De rechtbank oordeelt als volgt.
3. Uit de rechtspraak van het Hof, onder meer in de arresten Tekdemir,Gencen Yön, volgt dat, ondanks de standstill-bepaling, een nieuwe beperking voor Turkse staatsburgers ingevoerd mag worden als deze gerechtvaardigd wordt door dwingende redenen van algemeen belang, geschikt is om de verwezenlijking van de nagestreefde legitieme doelen te waarborgen, en niet verder gaat dan noodzakelijk is om de doelen te verwezenlijken. Ook volgt uit deze rechtspraak dat het effectief beheer van migratiestromen een dwingende reden van algemeen belang kan vormen om het mvv-vereiste als zelfstandige afwijzingsgrond in te voeren. Dit geldt ook voor het voorkomen van onrechtmatige binnenkomst en verblijf, en het waarborgen van de succesvolle integratie van onderdanen van derde landen.

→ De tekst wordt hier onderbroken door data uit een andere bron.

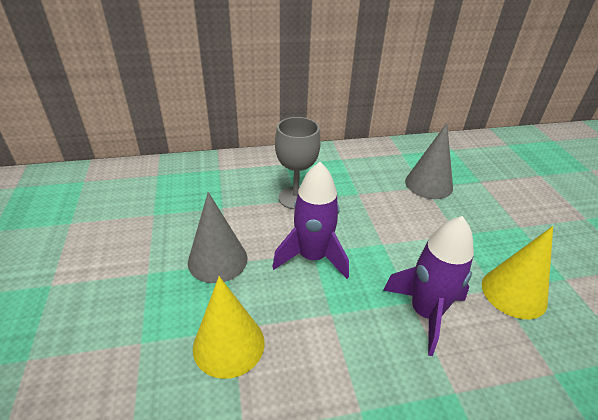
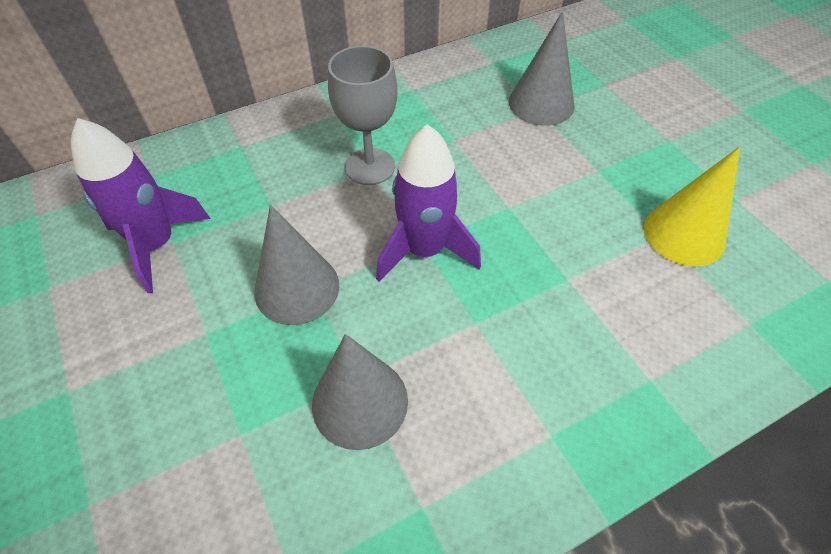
camera: 15 degrees left, 15 degrees up
(228, 344) = (360, 402): yellow cone -> grey cone
(425, 312) = (589, 289): purple rocket -> purple rocket (156, 244)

4. Verweerder heeft in het verweerschrift van 17 juni 2024 toegelicht dat de herinvoering van het mvv-vereiste als zelfstandige afwijzingsgrond drie dwingende redenen van algemeen belang dient: ten eerste het voorkomen van illegale inreis en binnenkomst, illegaal verblijf en illegale arbeid, ten tweede een effectief beheer van de migratiestromen, en ten derde wordt met de herinvoering het inburgeringsvereiste ondersteund. Aan de voorwaarde dat er een dwingende reden van algemeen belang dient te bestaan, is dus voldaan. De rechtbank merkt hierbij op dat zij zich aansluit bij de overweging van de Afdeling in haar uitspraak van 1 juli 2025 dat het voorkomen van illegale arbeid kan worden gezien als onderdeel van het effectief beheer van de migratiestromen.
5.
Eiser wordt niet gevolgd in zijn stelling dat het mvv-vereiste in zijn geval geen geschikt middel is om het doel van effectief beheer van migratiestromen te bereiken. Zoals eiser zelf heeft opgemerkt, hebben de Afdeling en het Hof reeds geoordeeld dat het mvv-vereiste een geschikt middel is om effectief beheer van migratiestromen te waarborgen.Het mvv-vereiste stelt verweerder namelijk in staat om voorafgaand aan de feitelijke binnenkomst van de Turkse onderdaan te onderzoeken of aan alle vereisten voor toelating wordt voldaan. Dat eiser bij zijn laatste inreis in Nederland in 2018 in het bezit was van een verblijfsvergunning vormt geen aanleiding voor een ander oordeel. Deze verblijfsvergunning is ingetrokken bij besluit van 12 april 2019. Eiser had ten tijde van de onderhavige aanvraag dus geen rechtmatig verblijf in Nederland. Daarom is ook in het geval van eiser het mvv-vereiste een geschikt middel om het doel van effectief beheer van de migratiestromen te bereiken en tevens het voorkomen van illegaal verblijf.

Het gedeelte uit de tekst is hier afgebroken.